◆ Brief:
Filter the entries that follow, copying every line in which the word "dans" appears.

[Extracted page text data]
■ ■ ■ ■ ■

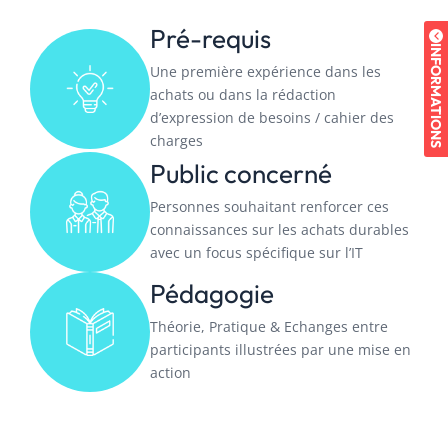
Pré-requis
INFORMATIONS
Une première expérience dans les
achats ou dans la rédaction
d’expression de besoins / cahier des
charges
Public concerné
Personnes souhaitant renforcer ces
connaissances sur les achats durables
avec un focus spécifique sur l’IT
Pédagogie
Théorie, Pratique & Echanges entre
participants illustrées par une mise en
action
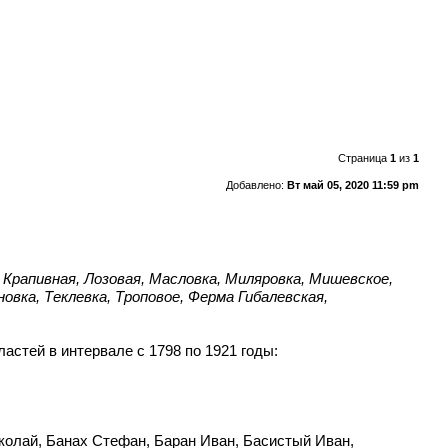
Страница
1
из
1
Добавлено:
Вт май 05, 2020 11:59 pm
, Крапивная, Лозовая, Масловка, Миляровка, Мишевское,
овка, Теклевка, Троповое, Ферма Гибалевская,
стей в интервале с 1798 по 1921 годы:
колай, Банах Стефан, Баран Иван, Басистый Иван,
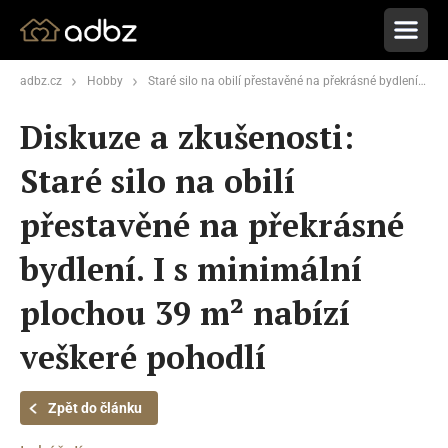
adbz.cz
Hobby
Staré silo na obilí přestavěné na překrásné bydlení. I s minimální plochou 39 m² nabízí veškeré pohodlí
Diskuze a zkušenosti:
Staré silo na obilí
přestavěné na překrásné
bydlení. I s minimální
plochou 39 m² nabízí
veškeré pohodlí
Zpět do článku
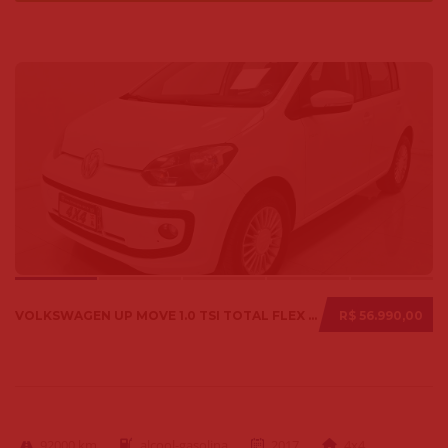
VOLKSWAGEN UP MOVE 1.0 TSI TOTAL FLEX 12V 5P 2017
R$ 56.990,00
92000 km
alcool-gasolina
2017
4x4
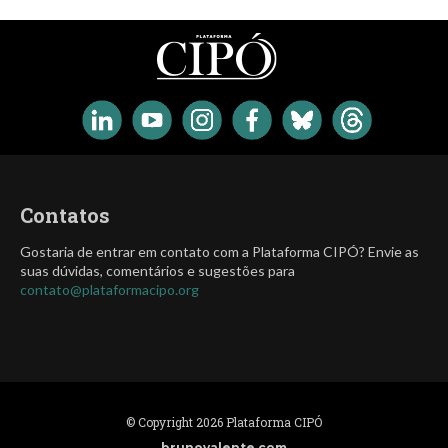
Contatos
Gostaria de entrar em contato com a Plataforma CIPÓ? Envie as
suas dúvidas, comentários e sugestões para
contato@plataformacipo.org
© Copyright 2026 Plataforma CIPÓ
brunovalente.com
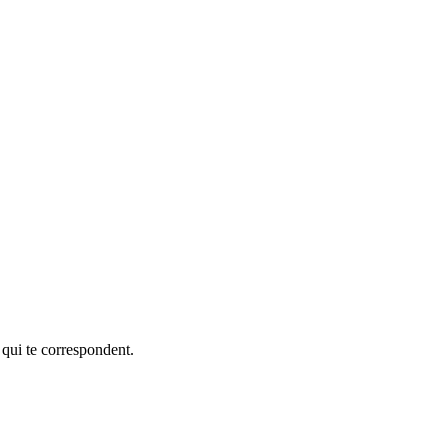
 qui te correspondent.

■ ■ ■ ■ ■

◆ Exercise response:
Une première expérience dans les
achats ou dans la rédaction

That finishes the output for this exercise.